Ideally we need to get rid of both insert/extract vector elt and/or match them to BUILD_VECTOR.
The first extract should be easy enough, maybe worst case I'll need to add some new lowering logic to use bitcast + trunc for elt 0.

For the second case, how would lowering/combining look like? Do I do a BUILD_VECTOR from %13 & a undef, and then shuffle the result?
Do you think this is more fitting for a new custom lowering for INSERT_VECTOR_ELT (constrained to V2S16?) or for a pre-legal combine?

Pierre-vh added inline comments.Oct 3 2022, 1:08 AM
llvm/lib/Target/AMDGPU/AMDGPUPreLegalizerCombiner.cpp
160

Did a "quick and dirty" implementation in our legalizeInsertVectorElt (+ customFor({V2S16, S16}), and it seems to work like a charm for mad-mix tests (other tests have crashes because it's hacked-in for this specific case, ofc) - no regressions, only improvements (without this patch and on top of D134967).

const auto Undef = MRI.createGenericVirtualRegister(EltTy);
B.buildUndef(Undef);

const auto OtherVec = MRI.createGenericVirtualRegister(VecTy);
B.buildBuildVector(OtherVec, { Ins, Undef });

// 2 == Ins in OtherVec
// 0/1 = Original Elts
if(IdxVal == 0) {
  B.buildShuffleVector(Dst, Vec, OtherVec, {2, 1});
} else {
  assert(IdxVal == 1);
  B.buildShuffleVector(Dst, Vec, OtherVec, {0, 2});
}

Would it be fire to just implement it as custom lowering? Or should it be a pre-legalizer combine?

Also, what should the heuristics be for this transformation to apply (on top of the index being constant). Should we only do it for small vectors (<2 elt?), V2S16 only? If we do it all the time it'll just replace the current custom legalization (not sure it's what we want)

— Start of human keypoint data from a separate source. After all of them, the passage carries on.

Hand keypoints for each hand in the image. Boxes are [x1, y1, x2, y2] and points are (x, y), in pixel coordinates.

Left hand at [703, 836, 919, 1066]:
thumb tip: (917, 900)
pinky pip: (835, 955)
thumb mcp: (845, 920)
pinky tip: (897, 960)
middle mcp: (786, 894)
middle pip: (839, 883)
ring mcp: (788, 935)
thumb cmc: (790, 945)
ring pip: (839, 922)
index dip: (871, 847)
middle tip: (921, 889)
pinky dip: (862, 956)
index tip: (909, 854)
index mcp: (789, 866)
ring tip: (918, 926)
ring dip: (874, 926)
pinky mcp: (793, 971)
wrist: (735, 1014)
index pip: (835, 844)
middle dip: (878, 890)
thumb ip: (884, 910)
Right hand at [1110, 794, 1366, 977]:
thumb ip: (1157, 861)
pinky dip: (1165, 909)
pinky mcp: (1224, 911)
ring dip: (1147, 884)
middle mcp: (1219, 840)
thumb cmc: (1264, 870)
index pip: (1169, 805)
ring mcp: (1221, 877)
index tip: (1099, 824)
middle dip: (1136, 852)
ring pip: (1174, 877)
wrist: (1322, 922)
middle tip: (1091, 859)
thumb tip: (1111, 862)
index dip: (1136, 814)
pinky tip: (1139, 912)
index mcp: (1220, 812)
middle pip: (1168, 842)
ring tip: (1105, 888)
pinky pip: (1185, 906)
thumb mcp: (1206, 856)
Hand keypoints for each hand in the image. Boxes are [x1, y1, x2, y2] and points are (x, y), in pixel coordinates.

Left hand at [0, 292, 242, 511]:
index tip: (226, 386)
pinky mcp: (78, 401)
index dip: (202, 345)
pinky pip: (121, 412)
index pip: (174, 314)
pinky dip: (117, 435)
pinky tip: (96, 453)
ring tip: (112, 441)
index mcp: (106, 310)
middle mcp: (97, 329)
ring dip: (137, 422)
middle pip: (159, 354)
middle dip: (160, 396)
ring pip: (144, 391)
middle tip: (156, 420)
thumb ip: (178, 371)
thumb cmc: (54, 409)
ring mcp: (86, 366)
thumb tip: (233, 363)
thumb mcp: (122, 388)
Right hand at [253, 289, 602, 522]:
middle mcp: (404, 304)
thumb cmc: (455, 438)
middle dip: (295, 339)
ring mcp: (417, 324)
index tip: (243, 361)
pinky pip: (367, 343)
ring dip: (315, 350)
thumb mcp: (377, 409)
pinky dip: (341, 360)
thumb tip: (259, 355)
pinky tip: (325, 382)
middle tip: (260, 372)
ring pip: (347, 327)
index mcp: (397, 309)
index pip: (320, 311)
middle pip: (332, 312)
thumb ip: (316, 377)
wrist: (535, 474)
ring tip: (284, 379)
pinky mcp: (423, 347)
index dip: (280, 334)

Pierre-vh added inline comments.Oct 3 2022, 5:14 AM
llvm/lib/Target/AMDGPU/AMDGPUPreLegalizerCombiner.cpp
160

For insert, after a bit more looking, I think it doesn't fit in the legalizer because we can only do this in some cases, and when we can't, we need to follow the normal legalizer flow (bitcast/clamp/lower), so a pre-legalizer combine would probably make more sense here.

For extract, it seems like we also need to change something. To get strictly better codegen in the mad-mix tests, I need to add:

getActionDefinitionsBuilder(G_EXTRACT_VECTOR_ELT)
  .customFor({{V2S16, S16}, {S16, V2S16}});

to the legalizer, otherwise it uses a series of shifts to lower the extract (even when it's index zero). Some improvements in the lowering logic and/or more combines may be needed I think

arsenm added inline comments.Oct 3 2022, 10:11 AM
llvm/lib/Target/AMDGPU/AMDGPUPreLegalizerCombiner.cpp
160

Yes, this is an optimization combine that doesn't belong in the legalizer. The only cases the legalizer should really be "optimizing" is in the rare case where we can totally change the lowering strategy based on the inputs.

Plus eventually we'll want to move towards a canonical vector form pre-legalizer for the benefit of other vector combines.

arsenm added inline comments.Oct 3 2022, 10:13 AM
llvm/lib/Target/AMDGPU/AMDGPUPreLegalizerCombiner.cpp
160

I'd expect extract_vector_element X:v2i16, 0 to fold into a truncate of bitcast. This could arguably be both a lowering and a combine

Pierre-vh abandoned this revision.Oct 4 2022, 12:01 AM